Ensuite, cet épisode soulève la question d’une limite volontaire à la liberté d’expression, soit l’autocensure. Le début de la controverse concernait la peur de certains dessinateurs d’avoir à illustrer un livre sur le Coran et l’idée qu’il y avait des choses que les gens pouvaient faire avec la Bible qu’ils ne se permettraient pas de faire avec le Coran. Pour les éditeurs du Jyllands-Posten, on avait là l’illustration d’une (in)égalité des religions et une remise en cause de la liberté d’expression par cette censure auto-imposée.

Après la publication des caricatures, le Premier ministre, Anders Fogh Rasmussen, a été approché par onze ambassadeurs du Moyen-Orient afin de discuter de la "campagne de diffamation" du prophète dans les médias danois. Le Premier ministre ne voulait ni s’excuser ni poursuivre l’affaire en justice, étant donné que la loi avait été respectée et il a utilisé - plutôt paradoxalement - la doctrine luthérienne pour justifier le fait que la religion et la politique ne doivent pas être mélangées. Le 13 octobre 2010, le ministre des Affaires étrangères danois a rencontré au Caire le grand imam de la mosquée d’Al-Azhar et a qualifié le mal infligé aux musulmans de "très regrettable". Cela a été reçu comme une excuse par les médias égyptiens, mais le ministre des Affaires étrangères et le grand imam ont souligné tous les deux que ce n’était pas une excuse. Ils affirment qu’il y a une différence entre le mal infligé et les caricatures elles-mêmes.

Cas 2 : ROJ TV, les médias dissidents et le terrorisme

Lorsque l’ancien Premier ministre, Anders Fogh Rasmussen - devenu célèbre au plan international pendant la crise des caricatures - devint candidat pour un poste de secrétaire général de l’OTAN, la Turquie a émis de vives protestations - non pas à cause de la crise des caricatures, mais parce que le Danemark avait permis à ROJ TV de fonctionner. ROJ TV fait l’objet d’une enquête depuis 2005, car la Turquie affirme qu’elle bénéficie du soutien des séparatistes kurdes (PKK) et qu’elle répand donc le message terroriste kurde. Lors des audiences pour la nomination de M. Anders Fogh Rasmussen, la police danoise et le procureur de la République se sont rendus en Turquie pour négocier et enquêter plus en avant. Cela a apparemment convaincu le gouvernement turc qui l’a interprété comme une réponse positive à ses demandes.

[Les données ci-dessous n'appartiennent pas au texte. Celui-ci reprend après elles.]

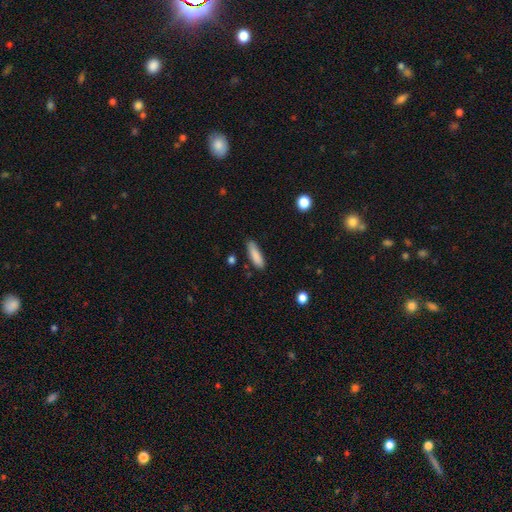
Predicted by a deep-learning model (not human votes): Smooth or featured: smooth — 87% (star or artifact — 7%)
How rounded: cigar-shaped — 59% (in between — 39%)
Merging: none — 82% (minor disturbance — 13%)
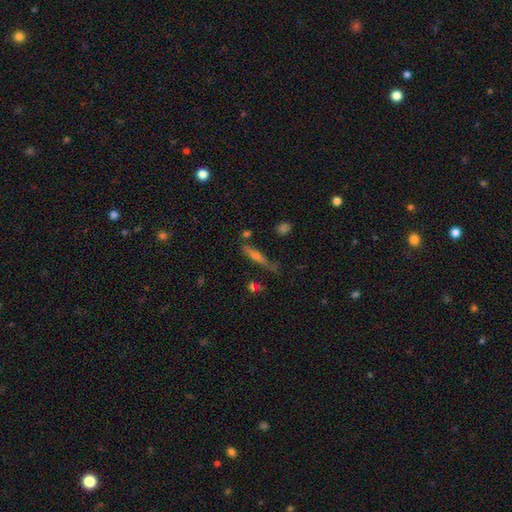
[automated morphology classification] Smooth or featured: featured or disk — 50% (smooth — 39%)
Edge-on disk: yes — 89% (no — 11%)
Merging: none — 67% (minor disturbance — 19%)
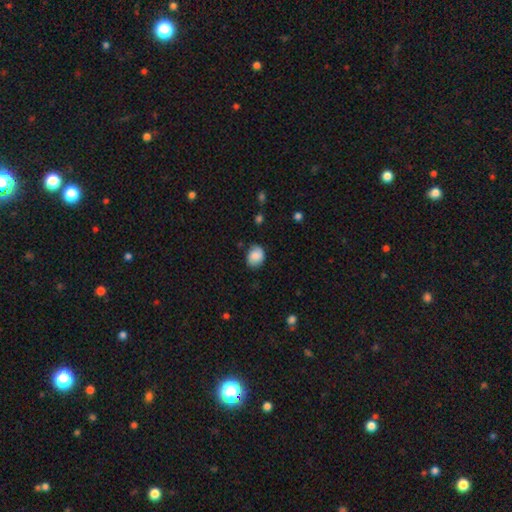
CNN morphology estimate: smooth 76%, featured or disk 16%, star or artifact 8%. Down the decision tree: how rounded — round (50%); merging — none (75%).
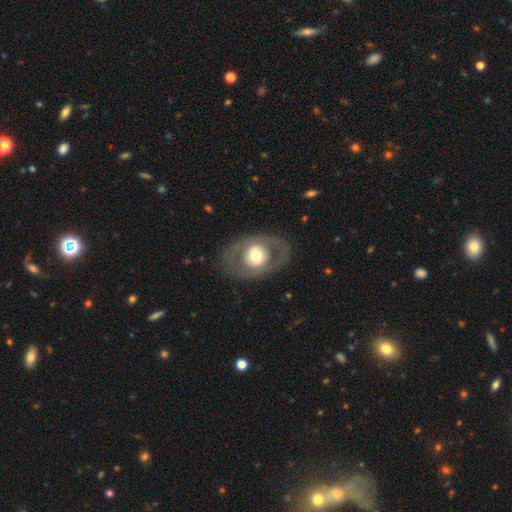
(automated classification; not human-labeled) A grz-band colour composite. It shows a featured or disk galaxy (53%). Merging: none (80%).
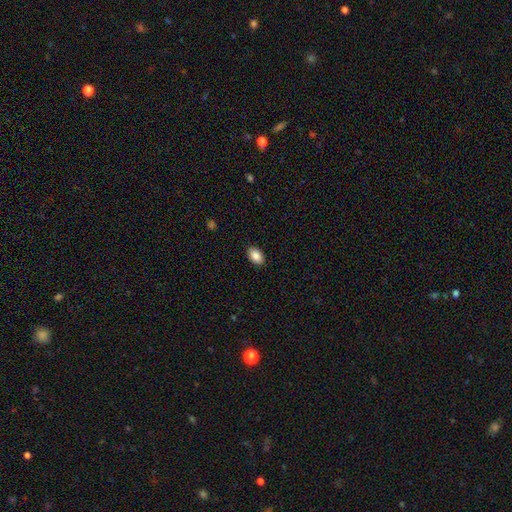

En mars 2010, le Conseil civil - institution de surveillance mise en place par le gouvernement a décidé que l’apport financier de ROJ TV était illégal. Ce soutien financier est estimé à environ 118 millions de couronnes danoises (15 millions d’euros). Dans les mois qui suivirent, des journalistes de différents journaux ont affirmé dans une série d’articles que ROJ TV était plus proche du PKK qu’on l’avait supposé précédemment.

Tout cela a conduit le ministre de la Justice à demander au ministère public, le 31 août 2010, d’engager des poursuites judiciaires contre ROJ TV et les sociétés affiliées. Des perquisitions et la confiscation d’ordinateurs et d’archives ont eu lieu. Il n’y a pas eu de poursuites contre des personnes impliquées et le procureur veut que le tribunal évalue d’abord les droits de diffusion de ROJ TV. Rien n’a été dit sur l’incitation au terrorisme ou quoi que ce soit de semblable. On spécule pourtant que l’action en justice contre ROJ TV, qui est susceptible de mettre fin définitivement à ses retransmissions, dépend surtout des négociations menées avec Abdullah Öcalan. Celui-ci dirige apparemment toujours de nombreuses opérations du PKK depuis sa cellule de prison et le gouvernement turc de M. Erdogan a voulu s’assurer le soutien kurde pour le référendum constitutionnel organisé le 12 septembre 2010. L’idée était que le référendum, qui a été un succès, pouvait aider à ouvrir la voie de l’adhésion turque à l’Union européenne et, dans un sens, l’action en justice contre ROJ TV faisait également partie de la même démarche. Il reste à savoir ce que décidera la cour.